Par ailleurs, le volume de données nécessaire varie également suivant les types de réseaux de neurones utilisés. Si de manière générale, les RNN, CNN ou encore LTSM réclament un volume important de données, il est possible de les optimiser afin d’atteindre le stade de la généralisation. Mais là encore, le nombre de variables et de paramètres présents au sein du data set doivent être réduits. De plus, les résultats dépendent du domaine sur lesquels les modèles sont entraînés. Un phénomène expliqué par Zeeshan ZIA, PDG de la startup RetroCausal et ancien data scientist chez Microsoft, sur le forum Quora à propos du LTSM.

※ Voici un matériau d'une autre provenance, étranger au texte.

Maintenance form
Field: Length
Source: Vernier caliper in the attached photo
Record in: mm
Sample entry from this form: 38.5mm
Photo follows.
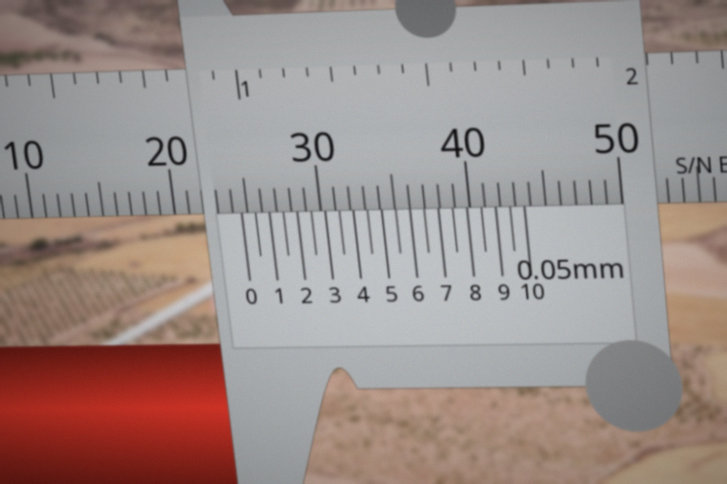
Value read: 24.6mm
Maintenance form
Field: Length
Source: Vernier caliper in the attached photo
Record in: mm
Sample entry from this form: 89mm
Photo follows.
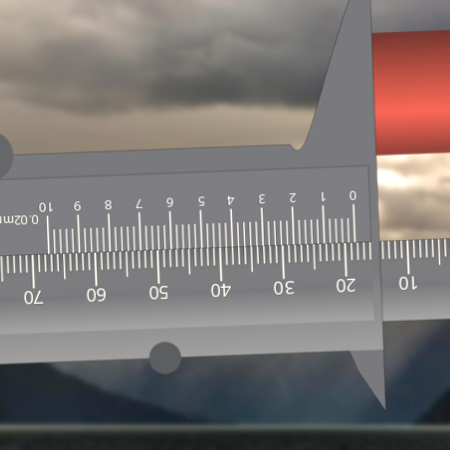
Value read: 18.4mm
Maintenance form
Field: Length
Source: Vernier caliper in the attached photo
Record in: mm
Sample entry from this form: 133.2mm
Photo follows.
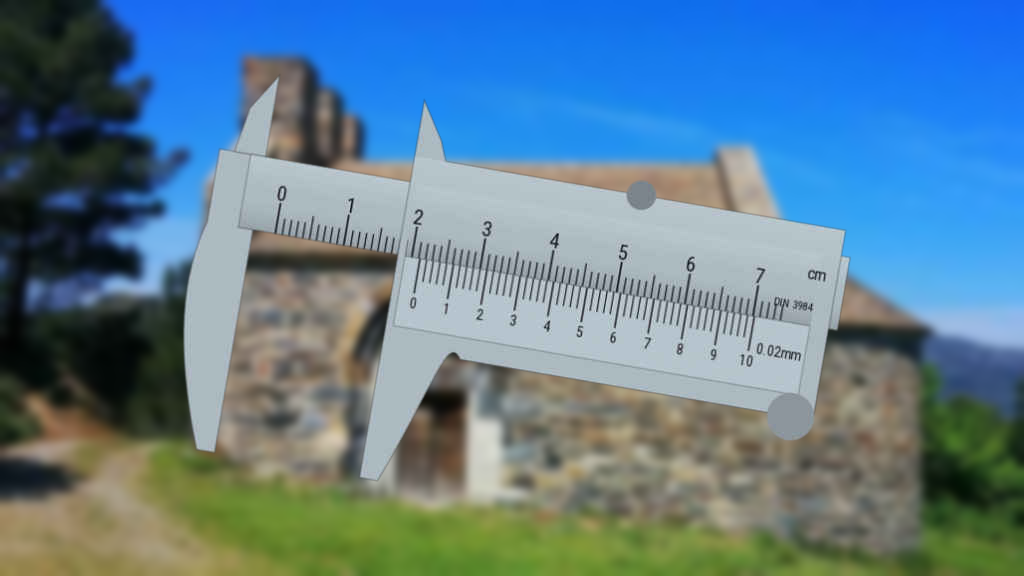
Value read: 21.2mm
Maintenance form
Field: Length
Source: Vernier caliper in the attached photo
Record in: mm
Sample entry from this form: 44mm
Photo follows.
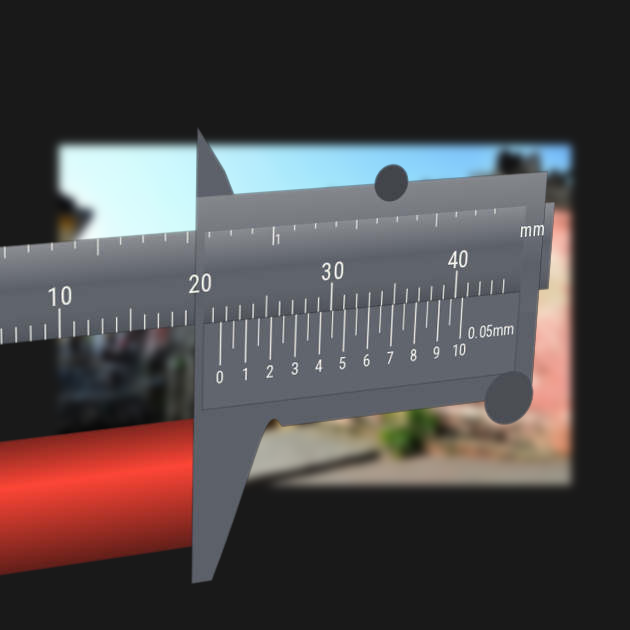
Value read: 21.6mm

« Il n’y a pas d’opposition entre le fait de traiter de gros et de petits volumes de données. Chaque approche est complémentaire, vous allez utiliser certaines technologies qui composent une boîte à outils dans laquelle vous piochez suivant les cas d’usage », considère Renaud Allioux.

« Il n’y a pas d’opposition entre le fait de traiter de gros et de petits volumes de données. Chaque approche est complémentaire [...]. »
Renaud AlliouxCTO, Earthcube

Toutefois cette boîte à outils ne peut pas combler tous les « trous dans la raquette » de la recherche. Certains cas d’usage dans le deep learning ou dans la computer vision ne sont pas encore explorés, selon Renaud Allioux. « Nous voyons peu de cas d’usage de computer vision appliqués à l’imagerie radar, que ce soit dans le civil ou dans le secteur de la défense, parce que cela coûte cher et que les images sont complexes. Il faut des annotateurs experts qui ne sont pas nombreux. Il y a beaucoup plus de choses sur le traitement physique du signal », avance-t-il.

En parallèle, des éditeurs se lancent dans des exercices pour réduire le volume de données nécessaires à l’entraînement. Renaud Allioux évoque le cas de la startup UpStride dont la promesse technologie est d’entraîner des réseaux de neurones avec 10 fois moins de données.

« Il y a beaucoup de projets et de recherches prometteurs pour améliorer l’apprentissage avec moins de données. Mais actuellement, il n’y a rien de complètement mature en production pour tous les cas d’usage. La technologie d’UpStride est mature, mais les fondateurs sont clairs : elles fonctionnent pour les cas d’usage les plus répandus », conclut-il.